EXERCISE DETAILS »
Copy the records below word for word, from the line with "What lens and" up to and including the line with "-0.003578, -0.053059, 0.634293]]", and give only those lines.

EXERCISE INPUT »

== Segment start ==

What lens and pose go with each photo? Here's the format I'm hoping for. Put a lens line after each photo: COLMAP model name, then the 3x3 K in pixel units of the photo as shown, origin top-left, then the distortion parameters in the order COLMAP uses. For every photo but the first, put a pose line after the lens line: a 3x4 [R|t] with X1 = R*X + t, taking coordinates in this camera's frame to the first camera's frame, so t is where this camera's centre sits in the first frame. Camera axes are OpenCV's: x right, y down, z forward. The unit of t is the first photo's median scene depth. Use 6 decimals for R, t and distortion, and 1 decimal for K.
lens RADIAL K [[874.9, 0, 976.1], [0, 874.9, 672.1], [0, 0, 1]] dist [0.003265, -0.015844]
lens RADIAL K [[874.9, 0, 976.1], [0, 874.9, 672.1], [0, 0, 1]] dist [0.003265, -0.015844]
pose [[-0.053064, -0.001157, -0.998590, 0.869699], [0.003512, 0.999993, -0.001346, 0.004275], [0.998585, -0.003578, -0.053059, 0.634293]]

== Segment end ==
== Segment start ==

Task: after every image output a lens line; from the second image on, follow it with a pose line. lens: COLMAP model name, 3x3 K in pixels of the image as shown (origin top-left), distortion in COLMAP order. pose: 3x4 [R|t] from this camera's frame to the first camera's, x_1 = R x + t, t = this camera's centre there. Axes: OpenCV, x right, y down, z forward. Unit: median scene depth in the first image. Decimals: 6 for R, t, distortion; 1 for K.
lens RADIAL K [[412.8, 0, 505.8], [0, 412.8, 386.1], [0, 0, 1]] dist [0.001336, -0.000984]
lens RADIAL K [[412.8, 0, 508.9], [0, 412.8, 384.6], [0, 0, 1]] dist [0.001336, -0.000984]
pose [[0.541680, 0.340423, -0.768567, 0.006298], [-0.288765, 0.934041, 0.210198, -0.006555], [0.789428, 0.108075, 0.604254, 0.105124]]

== Segment end ==
== Segment start ==

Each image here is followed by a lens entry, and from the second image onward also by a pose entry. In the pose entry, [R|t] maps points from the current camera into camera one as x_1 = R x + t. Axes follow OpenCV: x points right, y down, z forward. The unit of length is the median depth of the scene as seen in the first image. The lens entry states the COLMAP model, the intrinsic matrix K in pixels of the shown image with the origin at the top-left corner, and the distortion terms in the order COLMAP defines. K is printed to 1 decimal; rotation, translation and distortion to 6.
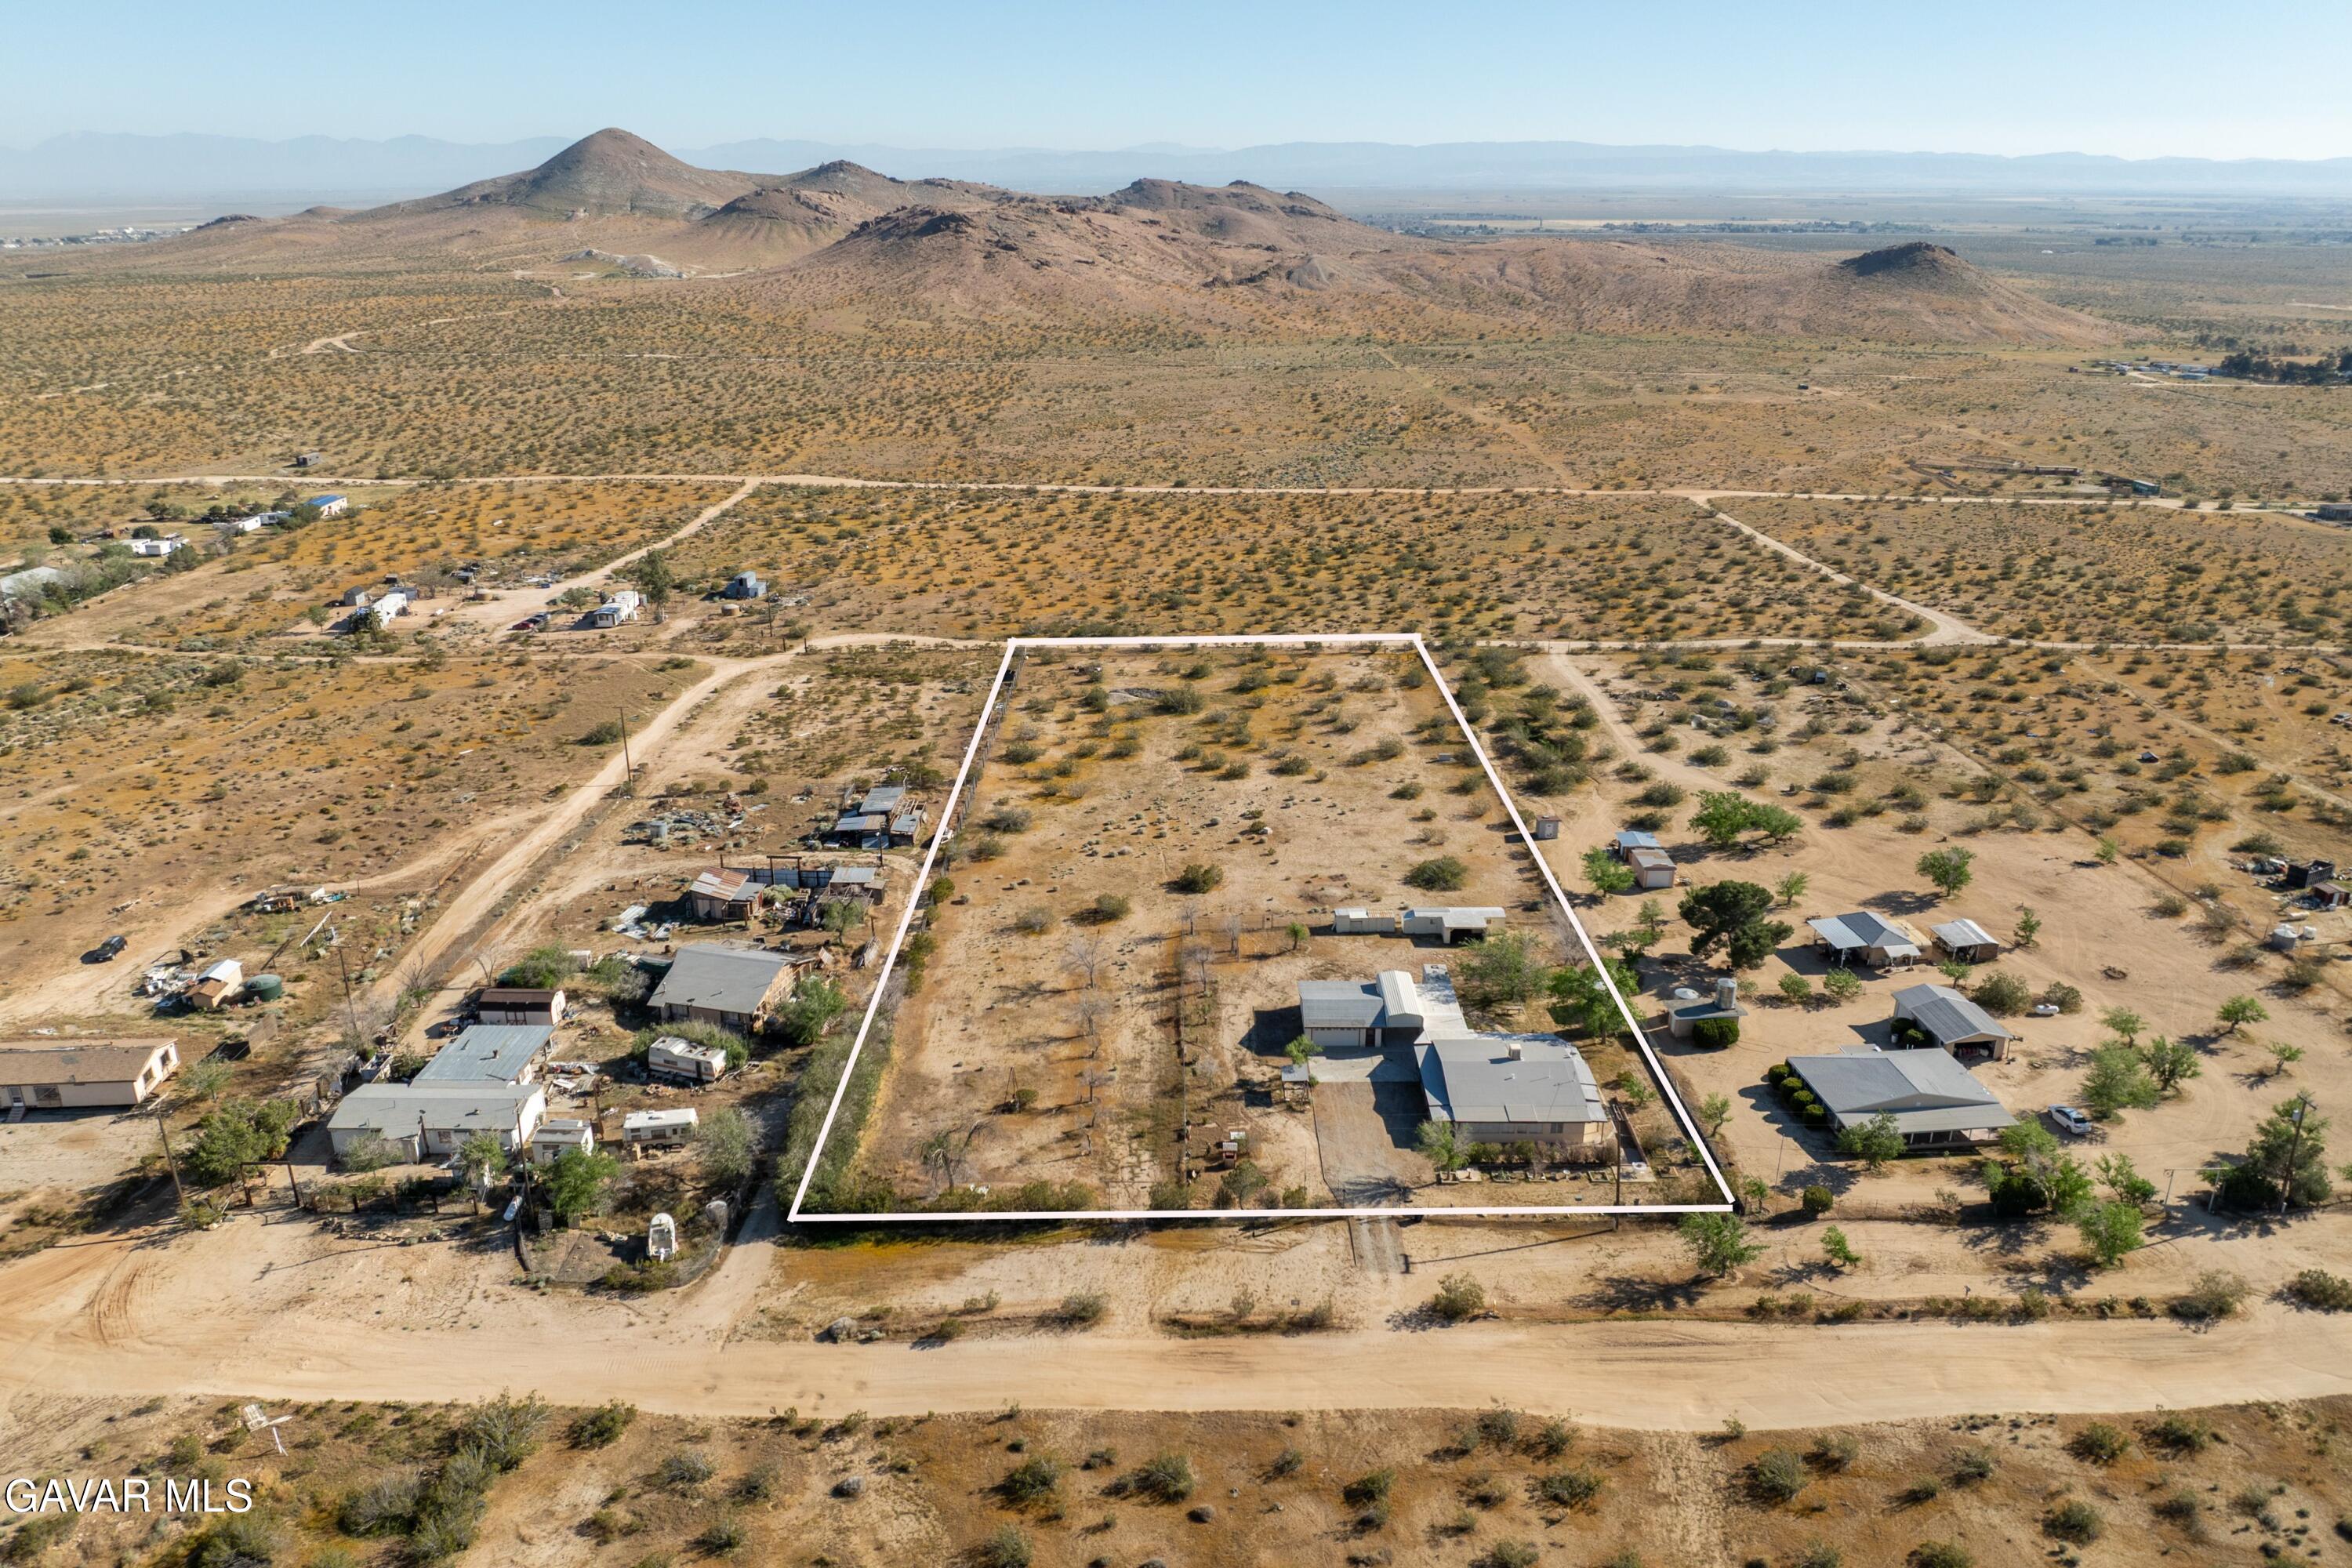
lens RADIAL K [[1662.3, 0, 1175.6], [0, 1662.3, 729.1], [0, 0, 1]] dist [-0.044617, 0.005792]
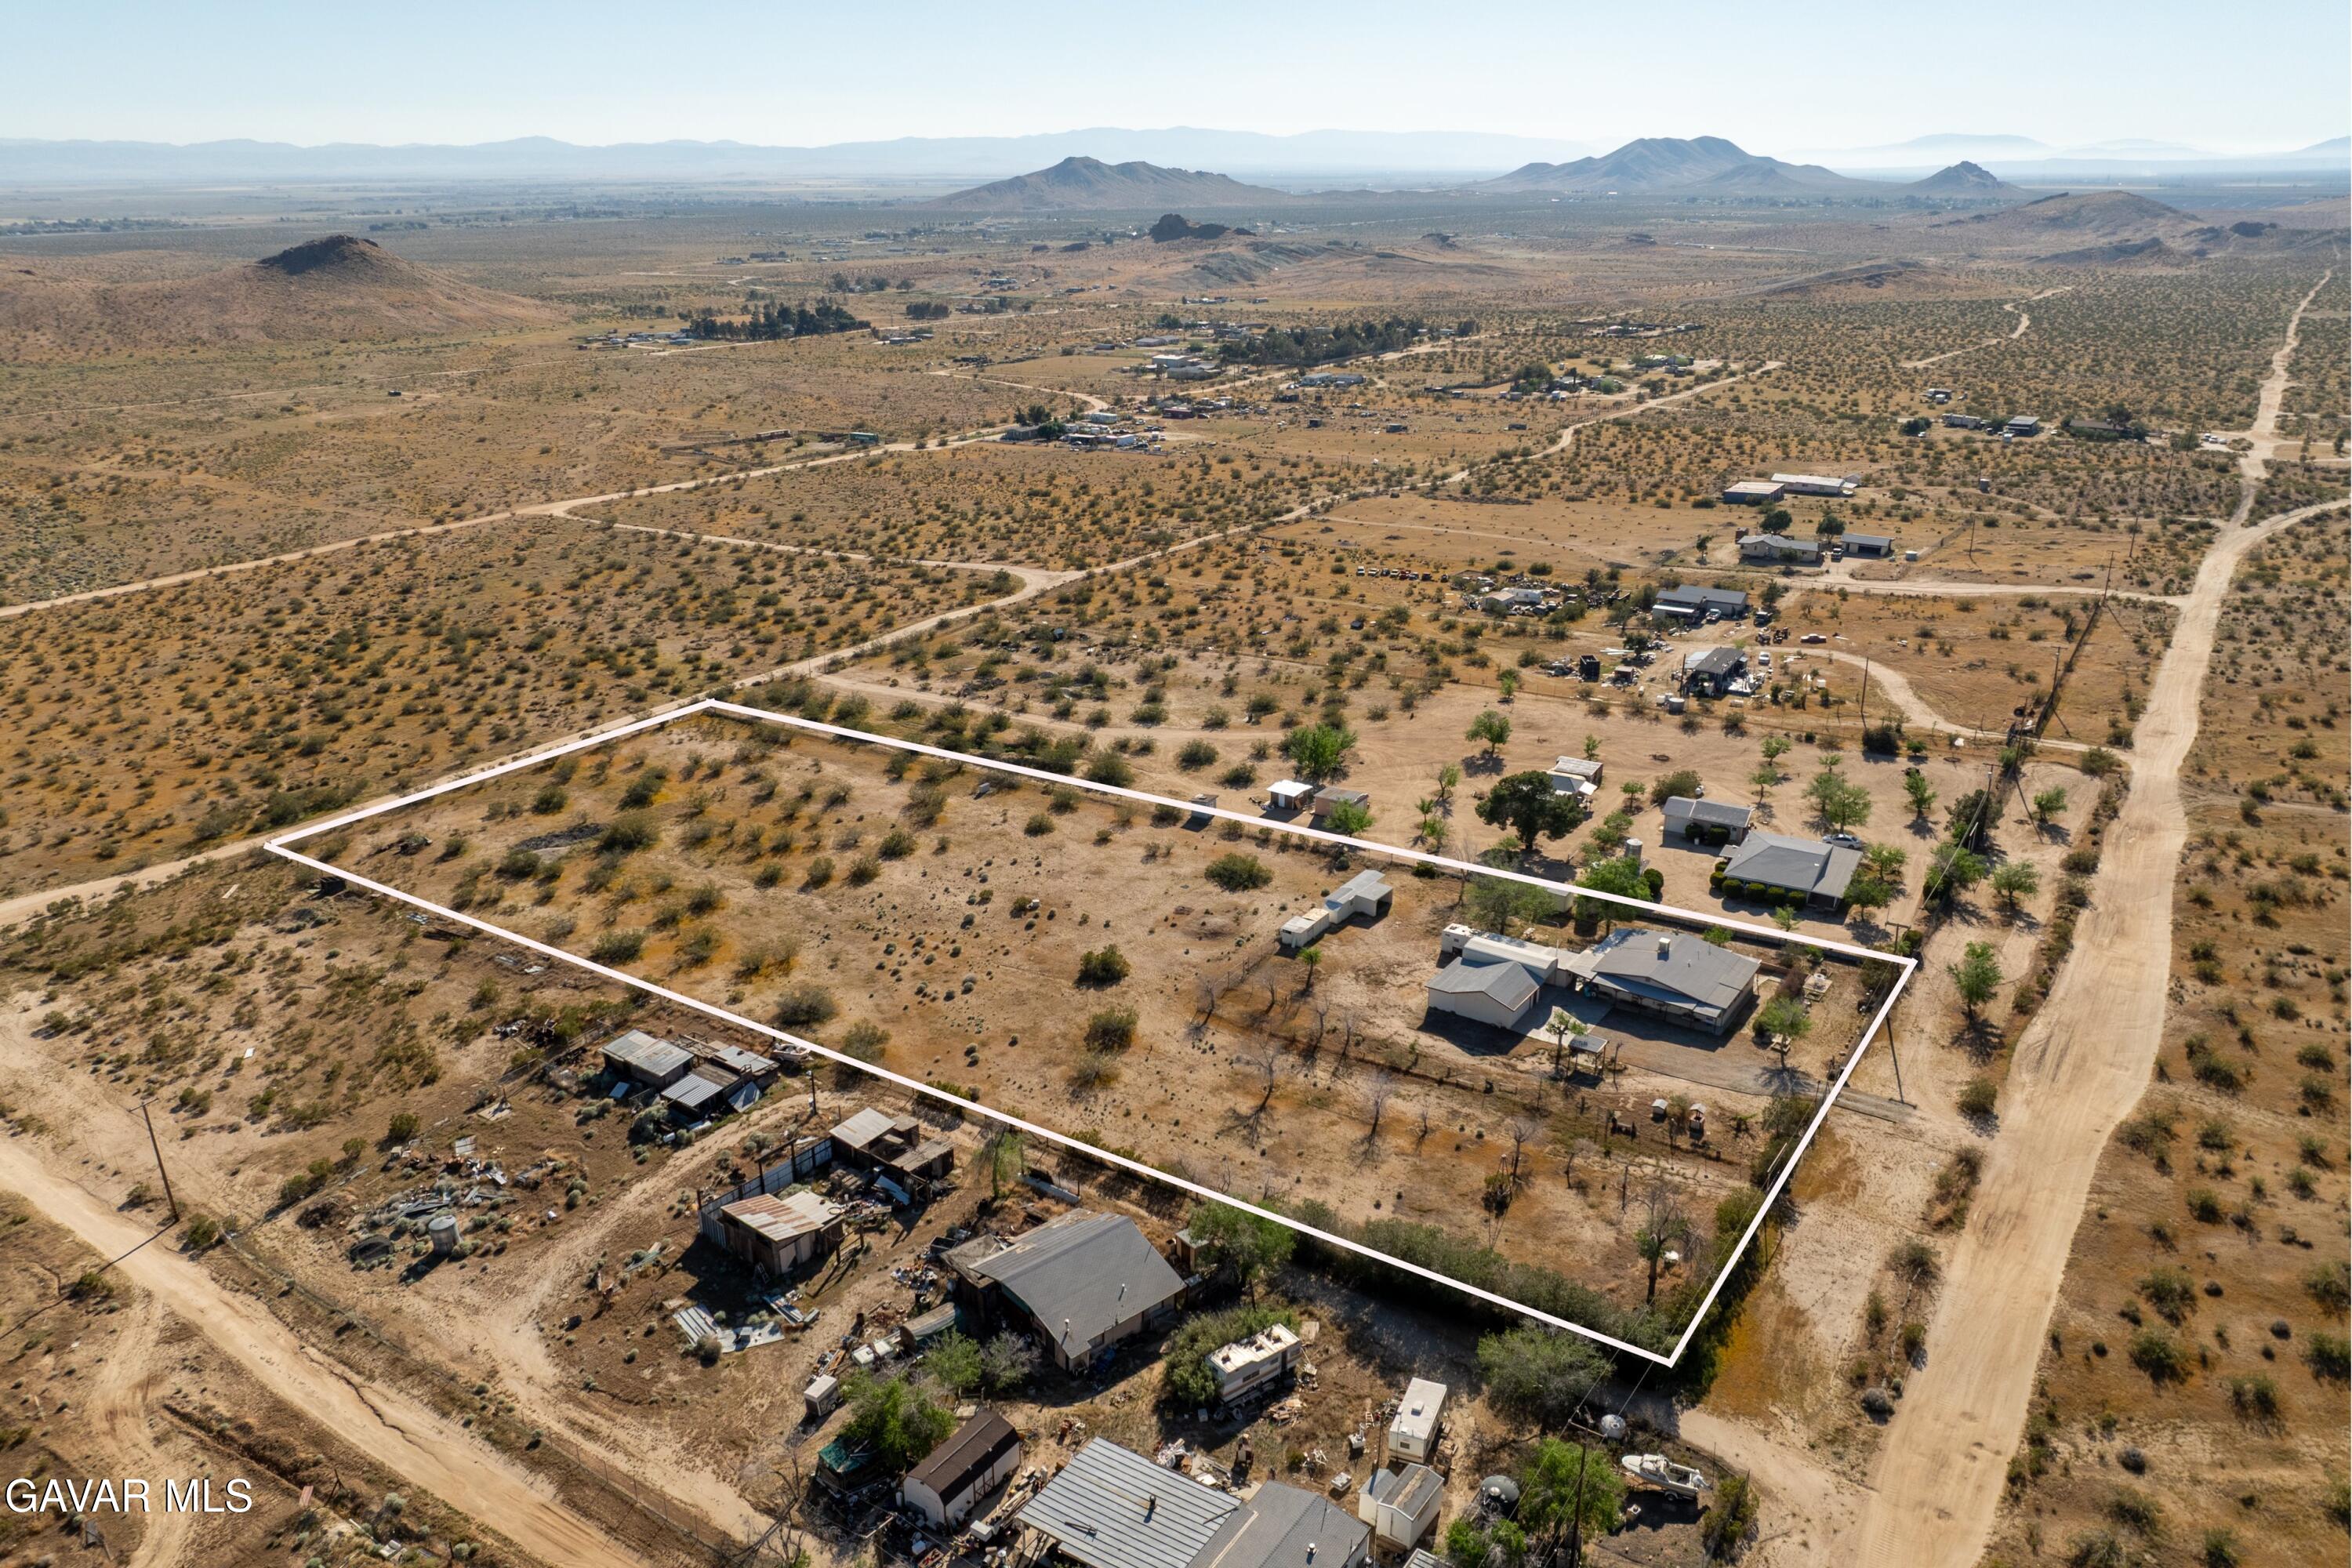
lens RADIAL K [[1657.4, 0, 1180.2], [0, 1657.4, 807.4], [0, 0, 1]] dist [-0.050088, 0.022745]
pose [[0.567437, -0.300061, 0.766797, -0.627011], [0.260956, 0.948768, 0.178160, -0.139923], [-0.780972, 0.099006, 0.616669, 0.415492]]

== Segment end ==

RESPONSE BOX »
What lens and pose go with each photo? Here's the format I'm hoping for. Put a lens line after each photo: COLMAP model name, then the 3x3 K in pixel units of the photo as shown, origin top-left, then the distortion parameters in the order COLMAP uses. For every photo but the first, put a pose line after the lens line: a 3x4 [R|t] with X1 = R*X + t, taking coordinates in this camera's frame to the first camera's frame, so t is where this camera's centre sits in the first frame. Camera axes are OpenCV's: x right, y down, z forward. The unit of t is the first photo's median scene depth. Use 6 decimals for R, t and distortion, and 1 decimal for K.
lens RADIAL K [[874.9, 0, 976.1], [0, 874.9, 672.1], [0, 0, 1]] dist [0.003265, -0.015844]
lens RADIAL K [[874.9, 0, 976.1], [0, 874.9, 672.1], [0, 0, 1]] dist [0.003265, -0.015844]
pose [[-0.053064, -0.001157, -0.998590, 0.869699], [0.003512, 0.999993, -0.001346, 0.004275], [0.998585, -0.003578, -0.053059, 0.634293]]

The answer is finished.